Но не успел де Брие открыть рот, как в харчевню вошли двое мужчин в серых плащах с накинутыми на головы капюшонами. В тусклом свете нескольких свечей нелегко было рассмотреть их лица. Скорее всего, это были какие-нибудь путешественники или бродяги, прибывшие в Ла-Рошель в поисках места на случайном судне. Не обращая внимания на сидящих в зале, прибывшие направились к кухонной перегородке и кликнули повара.
И в ту же минуту Венсан де Брие поднялся и решительно направился к вошедшим. Резко стащив капюшон с головы одного из них, рыцарь заставил его обернуться.
– Мессир! Вы здесь! – воскликнул тот.
Это был Тибо.
2
Конец января выдался на редкость холодным. Солнце пряталось в пелене седых облаков, даже не пытаясь подсмотреть за буйством зимы. Снега в городе давно не было, асфальт звенел и будто ёжился от непривычных минус десять. И всё время дул ветер – несильный, но удивительно настойчивый. Обнаженные тополя, выстроившись вдоль улиц, невесело уклонялись от его редких порывов, размахивали голыми ветками, наполняя ледяной воздух звуками, похожими на стук кастаньет. Но прохожих было мало – холод загонял людей в транспорт, в магазины, в дома, и слушать непривычную деревянную музыку было некому. Впрочем, оставались еще фонарные столбы, понуро склонявшие длинные тонкие шеи над дорогой. По вечерам их головы оживали и нервно вспыхивали, отбрасывая на тротуары болезненный свет, а утром, как только холодные губы рассвета касались их затылков, фонари гасли и переставали жить.
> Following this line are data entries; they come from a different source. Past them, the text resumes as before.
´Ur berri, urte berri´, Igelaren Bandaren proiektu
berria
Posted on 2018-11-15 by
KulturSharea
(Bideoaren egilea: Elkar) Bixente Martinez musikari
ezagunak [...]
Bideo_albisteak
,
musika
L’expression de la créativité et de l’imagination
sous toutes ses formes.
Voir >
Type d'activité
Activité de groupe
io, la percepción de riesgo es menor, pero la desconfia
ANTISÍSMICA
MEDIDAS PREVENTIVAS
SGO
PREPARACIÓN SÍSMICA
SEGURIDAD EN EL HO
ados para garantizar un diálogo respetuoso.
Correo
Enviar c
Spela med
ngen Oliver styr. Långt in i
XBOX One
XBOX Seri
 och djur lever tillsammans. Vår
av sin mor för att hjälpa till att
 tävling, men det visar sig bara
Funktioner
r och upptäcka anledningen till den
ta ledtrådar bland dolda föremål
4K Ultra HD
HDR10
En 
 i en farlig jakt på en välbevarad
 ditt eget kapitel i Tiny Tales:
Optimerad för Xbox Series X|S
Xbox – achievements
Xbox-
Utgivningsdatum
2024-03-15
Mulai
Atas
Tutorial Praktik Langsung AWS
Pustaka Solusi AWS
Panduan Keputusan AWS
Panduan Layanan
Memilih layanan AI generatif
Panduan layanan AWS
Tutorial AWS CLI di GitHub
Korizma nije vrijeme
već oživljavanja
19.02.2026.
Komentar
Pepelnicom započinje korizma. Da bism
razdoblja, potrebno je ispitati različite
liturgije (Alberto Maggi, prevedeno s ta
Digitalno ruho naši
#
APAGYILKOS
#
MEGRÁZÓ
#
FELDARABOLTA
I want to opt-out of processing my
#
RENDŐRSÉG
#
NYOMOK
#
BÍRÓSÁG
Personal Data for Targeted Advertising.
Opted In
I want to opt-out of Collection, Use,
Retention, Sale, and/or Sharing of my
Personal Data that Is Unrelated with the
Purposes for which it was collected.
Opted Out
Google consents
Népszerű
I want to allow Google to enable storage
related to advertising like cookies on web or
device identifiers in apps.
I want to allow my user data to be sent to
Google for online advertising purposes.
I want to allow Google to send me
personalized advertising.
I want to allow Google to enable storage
Утром першило горло – сразу с двух сторон, будто накануне Инна хватанула чашку холодного молока. Но такой привычки не было, однажды в детстве случилось – на всю жизнь запомнила. Оставалось грешить на то, что просто продуло в трамвае или кто-то кашлянул в ее сторону. Всегда ведь находится один, который чихает или кашляет… В любом случае, причину было искать нелепо, только время тратить вместо того, чтобы немедленно устранять следствие. А как, если с каждой минутой становилось все хуже?